Some claim that bioethanol is easier and safer to handle than gasoline. In reality, the safer one of the two would depend on one's criteria for safety. Bioethanol is ethanol, the very same substance used in alcoholic drinks. Because of this, we can say that bioethanol is, in a way, safer than gasoline which is a combination of various organic compounds. When bioethanol spills, one would probably encounter less skin problems than when gasoline spills. Nevertheless, bioethanol is more volatile than gasoline. Because of this, bioethanol is more flammable. Hence, in this way, bioethanol can be said to be less safe than gasoline.
A number of users of bioethanol blends of gasoline claim that these destroy their engines. There might really be a need to replace or modify the engines of vehicles, especially the older models, in order to be able to use bioethanol blends or bioethanol itself. One thing that could have caused engine breakdown is probably the fact that ethanol or bioethanol is more hydrophilic (water-loving) than gasoline. Bioethanol is known to absorb moisture from the air and from the surroundings. Excess water would cause problems in the engine.

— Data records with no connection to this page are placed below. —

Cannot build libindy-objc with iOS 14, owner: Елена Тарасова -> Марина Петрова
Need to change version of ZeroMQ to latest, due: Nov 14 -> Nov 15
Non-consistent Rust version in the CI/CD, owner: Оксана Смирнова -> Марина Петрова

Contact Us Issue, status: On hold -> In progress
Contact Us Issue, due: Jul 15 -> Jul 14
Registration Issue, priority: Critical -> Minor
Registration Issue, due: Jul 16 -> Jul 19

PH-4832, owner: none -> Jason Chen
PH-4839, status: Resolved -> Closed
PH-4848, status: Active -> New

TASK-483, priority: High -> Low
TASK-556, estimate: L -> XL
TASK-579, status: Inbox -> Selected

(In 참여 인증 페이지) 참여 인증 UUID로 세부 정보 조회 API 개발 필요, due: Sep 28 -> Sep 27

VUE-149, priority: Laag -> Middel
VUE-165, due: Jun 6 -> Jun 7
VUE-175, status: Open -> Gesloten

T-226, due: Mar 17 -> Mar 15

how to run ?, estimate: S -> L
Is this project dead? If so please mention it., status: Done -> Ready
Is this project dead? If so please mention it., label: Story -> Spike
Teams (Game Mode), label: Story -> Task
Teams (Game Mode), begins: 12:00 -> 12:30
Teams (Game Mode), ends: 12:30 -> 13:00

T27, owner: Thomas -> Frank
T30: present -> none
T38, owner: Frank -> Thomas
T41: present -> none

Furthermore, bioethanol has an affinity for rust. Rust in engine and fuel compartments would be transferred to the bioethanol fuel, thereby causing a thinning of these steel parts. Moisture in ethanol could cause rust, which would then be "eaten" by the ethanol. If the moisture content of ethanol is not controlled, there will really be problems especially if engine and fuel compartment parts are made of steel or iron alloys.
I believe that biofuels are overrated. This does not mean that we must do away with bioethanol; rather, we should try to research more on these.